Он поворачивается, поглаживая ее макушку ладонью. Она трется о него носом, осыпая его лаской.
– Что теперь? – спрашивает Джэ, сосредотачивая взгляд на Лулу и поглаживая ее по спине. – Я должен спать с аристократией и попробовать кровь каждого на своем пути самопознания?
– Вообще, аристократия не одобряет распутства. Но ты чистокровный, так что технически ты можешь делать все, что захочешь… может быть, не в этой конкретной аристократии? Не думаю, что Харука и Нино это оценят. Но они довольно спокойно относятся к этому.
– Ты действительно хочешь, чтобы я это делал, Джун?
– Дело не в том, чего я хочу. Дело в том, чтобы ты принял себя таким, какой ты теперь есть. Какой бы путь ты ни выбрал, чтобы достичь этого. Опять же, на твой выбор. Я не скажу тебе не делать этого.
Я знаю, чего он хочет от меня. Я не хочу, чтобы он спал и питался от всего, что движется, но я не скажу этого. Это его путь. Его решение, и я считаю, оно необходимо.
– Но я бы хотел, чтобы мы оставались близки, – говорю я. – Я не «дистанцируюсь» от тебя, как ты сказал, и не хочу, чтобы мы стали чужими. Было бы здорово знать, чем ты занимаешься… как ты. Я не хочу, чтобы ты злился на меня. Мне просто нужно время.
– Я… я понимаю, – говорит он. – Я тебя услышал… – Теперь Лулу буквально лежит на нем, вытянув ноги. Dios mío. Она резко садится, когда Джэ медленно встает из-за стола. Он вздыхает. – Тогда я пойду соберу свои вещи.
Я удивленно выпрямляюсь.
– Что? Я не выгоняю тебя, Джэ. Тебе не нужно уходить. Ты можешь не торопиться, и тебе, вероятно, нужно снова покормиться.
Он трясет головой.
– Нет… я что-нибудь придумаю. Я уеду сегодня вечером. Так будет лучше всего, я думаю. – Он пытается обойти стол с противоположной стороны, избегая меня. Я встаю и быстрым движением преграждаю ему путь. Я кладу руки ему на плечи и смотрю ему в лицо.

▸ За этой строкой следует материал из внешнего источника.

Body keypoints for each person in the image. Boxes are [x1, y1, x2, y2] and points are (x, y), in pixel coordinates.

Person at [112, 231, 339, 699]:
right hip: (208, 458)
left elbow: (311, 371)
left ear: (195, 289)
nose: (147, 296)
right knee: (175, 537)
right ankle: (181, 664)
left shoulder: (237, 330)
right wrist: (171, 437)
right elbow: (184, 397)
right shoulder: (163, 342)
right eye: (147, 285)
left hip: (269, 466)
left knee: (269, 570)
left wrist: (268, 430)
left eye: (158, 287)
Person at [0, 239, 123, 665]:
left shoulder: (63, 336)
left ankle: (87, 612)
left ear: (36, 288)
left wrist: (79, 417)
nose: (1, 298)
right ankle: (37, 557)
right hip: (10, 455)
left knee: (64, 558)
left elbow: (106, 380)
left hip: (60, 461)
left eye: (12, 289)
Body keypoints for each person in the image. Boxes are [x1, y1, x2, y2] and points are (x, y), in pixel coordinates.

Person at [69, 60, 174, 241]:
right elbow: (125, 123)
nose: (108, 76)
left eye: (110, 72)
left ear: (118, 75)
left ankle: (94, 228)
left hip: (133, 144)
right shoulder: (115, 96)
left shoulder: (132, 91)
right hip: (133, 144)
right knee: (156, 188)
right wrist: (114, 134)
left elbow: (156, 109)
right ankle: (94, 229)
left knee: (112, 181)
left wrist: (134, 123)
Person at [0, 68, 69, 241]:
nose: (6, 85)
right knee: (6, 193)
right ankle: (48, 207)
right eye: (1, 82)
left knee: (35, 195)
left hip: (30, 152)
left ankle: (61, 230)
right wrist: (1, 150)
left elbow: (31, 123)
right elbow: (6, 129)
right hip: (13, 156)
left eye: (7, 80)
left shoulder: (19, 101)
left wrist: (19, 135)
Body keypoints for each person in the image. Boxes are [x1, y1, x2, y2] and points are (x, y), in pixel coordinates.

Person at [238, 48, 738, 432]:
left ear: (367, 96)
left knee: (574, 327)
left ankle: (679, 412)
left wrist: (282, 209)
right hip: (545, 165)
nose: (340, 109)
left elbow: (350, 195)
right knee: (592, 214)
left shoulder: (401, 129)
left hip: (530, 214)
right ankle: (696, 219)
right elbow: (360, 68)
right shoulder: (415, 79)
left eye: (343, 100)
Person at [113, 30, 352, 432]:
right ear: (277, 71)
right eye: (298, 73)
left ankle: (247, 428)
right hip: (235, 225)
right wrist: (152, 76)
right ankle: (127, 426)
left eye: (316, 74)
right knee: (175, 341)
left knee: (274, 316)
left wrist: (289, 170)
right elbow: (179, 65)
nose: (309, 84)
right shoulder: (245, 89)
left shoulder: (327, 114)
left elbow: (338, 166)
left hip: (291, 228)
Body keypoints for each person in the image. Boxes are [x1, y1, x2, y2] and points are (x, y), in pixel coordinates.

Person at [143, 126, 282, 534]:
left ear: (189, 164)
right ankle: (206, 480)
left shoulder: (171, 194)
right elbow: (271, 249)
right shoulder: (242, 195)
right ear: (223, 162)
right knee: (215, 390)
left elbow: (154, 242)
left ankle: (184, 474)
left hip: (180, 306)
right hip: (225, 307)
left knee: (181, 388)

– Мы прояснили, у нас не «все кончено», или что ты там, черт возьми, продолжаешь твердить? Дело не в этом. Ты правда понимаешь? Это просто время, чтобы подумать и поработать над собой. Перенастроиться.
– Я понимаю, – отвечает он, избегая моего взгляда.
В этот момент и в этот единственный день, когда я решительно не потакал Джэ (после нескольких недель, в течение которых я это делал), я беру кончиками пальцев его подбородок, чтобы он посмотрел на меня. Наклоняюсь и утыкаюсь в него носом, медленно подчиняясь сильному притяжению, которое я ощущал к нему весь проклятый день. Сопротивление было изнурительным, и даже эта небольшая уступка ослабляет напряжение в моем позвоночнике.
Я наклоняю голову и прижимаюсь к его губам. Целую его, но Джэ полностью закрыт. Он не приоткрывает для меня губы, не отвечает моему ритму, изо всех сил стараясь, чтобы поцелуй был вежливым. Я решаю украсть его прием. Я поднимаю одну руку вверх и запускаю ее в густые волны его волос, затем провожу другой рукой вниз между нами, чтобы коснуться пальцами выпуклости между его ног.
Он открывает рот, задыхаясь, и я атакую, скользя нашими языками друг по другу. Он стонет, выдыхает, и теперь он со мной, попадая в наш уникальный ритм и двигая подбородком по моему. Его руки сжимают мой свитер на талии, будто он растворяется во мне, или, может быть, мы растворяемся друг в друге.
Чувство переполняет меня, и я не могу понять, где начинается его рот и заканчивается мой, поэтому отстраняюсь. Моя ладонь сжимает его затылок, его глаза зажмурены, как будто ему больно. Я собираюсь спросить, все ли с ним в порядке, но тут его глаза открываются, и у меня перехватывает дыхание.
Они сияют самым невероятным оттенком синего. Кобальтово-синий – насыщенный и неотразимый, как небо над Санторини и Эгейским морем, сливающееся с горизонтом.